The latest survey of area supply chain leaders suggests the drop in oil prices 18 months ago caused Houston’s economic slowdown. The verdict is still out on whether a rise in price will speed it back up.
At the beginning of the year, the price of West Texas Intermediate crude hit its lowest point since Jan. 2002: $28.50 per barrel. Experts say Houston’s real estate market operates most efficiently in a crude-value goldilocks zone that ranges from about $55 to $90 per barrel. In May, WTI prices hit $49 per barrel.
In a Houston Public Media report, Ross Harvison of the Institute of Supply Management commented on the rise, saying that “if we continue to see strengthening, I anticipate that we will start to see a pickup.”
Harvison added: “This month, we did see non-durable goods manufacturing pick up, which is a good thing.” He noted that as we move into the driving season of summer months, this trend is expected.

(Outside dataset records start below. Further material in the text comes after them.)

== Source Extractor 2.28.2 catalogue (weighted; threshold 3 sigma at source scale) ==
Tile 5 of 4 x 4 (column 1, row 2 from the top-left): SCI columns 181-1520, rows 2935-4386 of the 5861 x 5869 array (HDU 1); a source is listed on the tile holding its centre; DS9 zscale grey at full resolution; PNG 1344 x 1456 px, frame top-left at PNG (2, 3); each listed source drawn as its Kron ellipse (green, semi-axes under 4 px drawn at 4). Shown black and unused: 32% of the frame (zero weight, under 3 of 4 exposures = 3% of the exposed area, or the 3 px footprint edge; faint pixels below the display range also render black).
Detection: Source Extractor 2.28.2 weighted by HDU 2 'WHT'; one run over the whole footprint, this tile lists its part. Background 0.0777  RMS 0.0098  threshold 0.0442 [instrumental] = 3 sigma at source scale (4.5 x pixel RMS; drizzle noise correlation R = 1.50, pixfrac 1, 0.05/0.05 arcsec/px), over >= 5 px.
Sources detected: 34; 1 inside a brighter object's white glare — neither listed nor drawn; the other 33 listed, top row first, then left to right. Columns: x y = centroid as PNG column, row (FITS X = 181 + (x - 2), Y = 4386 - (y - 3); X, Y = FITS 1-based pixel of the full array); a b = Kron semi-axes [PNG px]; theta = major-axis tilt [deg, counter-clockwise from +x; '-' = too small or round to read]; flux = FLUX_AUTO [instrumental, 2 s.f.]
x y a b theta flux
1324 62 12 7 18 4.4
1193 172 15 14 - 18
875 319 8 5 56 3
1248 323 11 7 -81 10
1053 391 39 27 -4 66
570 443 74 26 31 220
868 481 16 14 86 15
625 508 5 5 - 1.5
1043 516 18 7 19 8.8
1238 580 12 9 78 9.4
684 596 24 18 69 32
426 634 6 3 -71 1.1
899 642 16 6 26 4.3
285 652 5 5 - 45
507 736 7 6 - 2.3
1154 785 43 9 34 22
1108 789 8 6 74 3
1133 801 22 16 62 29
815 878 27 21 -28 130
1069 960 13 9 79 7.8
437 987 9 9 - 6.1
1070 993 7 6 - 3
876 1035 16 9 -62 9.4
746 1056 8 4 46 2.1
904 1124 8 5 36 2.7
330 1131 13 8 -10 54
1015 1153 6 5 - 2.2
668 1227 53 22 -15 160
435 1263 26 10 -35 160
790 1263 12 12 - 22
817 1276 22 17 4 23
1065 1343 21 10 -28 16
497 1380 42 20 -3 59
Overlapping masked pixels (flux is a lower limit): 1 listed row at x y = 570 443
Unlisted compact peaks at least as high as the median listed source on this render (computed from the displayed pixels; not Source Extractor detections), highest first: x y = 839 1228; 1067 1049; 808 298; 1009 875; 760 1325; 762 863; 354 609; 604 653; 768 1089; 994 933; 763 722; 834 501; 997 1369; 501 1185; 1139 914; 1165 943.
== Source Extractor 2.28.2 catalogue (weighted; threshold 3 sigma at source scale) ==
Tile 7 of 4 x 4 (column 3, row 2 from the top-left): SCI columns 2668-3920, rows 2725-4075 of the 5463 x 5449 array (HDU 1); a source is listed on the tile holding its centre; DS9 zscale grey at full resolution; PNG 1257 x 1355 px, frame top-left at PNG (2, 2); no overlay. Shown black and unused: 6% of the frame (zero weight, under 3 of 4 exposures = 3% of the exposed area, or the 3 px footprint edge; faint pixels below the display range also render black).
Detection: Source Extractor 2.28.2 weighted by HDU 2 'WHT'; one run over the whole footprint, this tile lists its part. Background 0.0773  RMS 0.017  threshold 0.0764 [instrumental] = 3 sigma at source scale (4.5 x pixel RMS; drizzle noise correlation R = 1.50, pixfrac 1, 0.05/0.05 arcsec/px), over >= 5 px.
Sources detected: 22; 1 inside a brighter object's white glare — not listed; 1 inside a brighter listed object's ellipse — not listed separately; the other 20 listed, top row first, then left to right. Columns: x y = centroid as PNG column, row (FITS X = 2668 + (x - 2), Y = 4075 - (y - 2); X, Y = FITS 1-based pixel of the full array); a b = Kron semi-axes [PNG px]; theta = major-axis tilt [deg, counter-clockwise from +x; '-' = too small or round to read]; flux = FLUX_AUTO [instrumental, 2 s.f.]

Harvison relies on the Purchasing Managers Index to notice likely shifts in economic activity months beforehand. But while from April to May, Houston’s PMI registered a slight gain, rising from 44.2 to 45.8. Harvison treated the increase as anomalous, saying that by and large, the city’s PMI has remained relatively flat for “quite a while.” The trend, he explained, indicates a forthcoming economic contraction.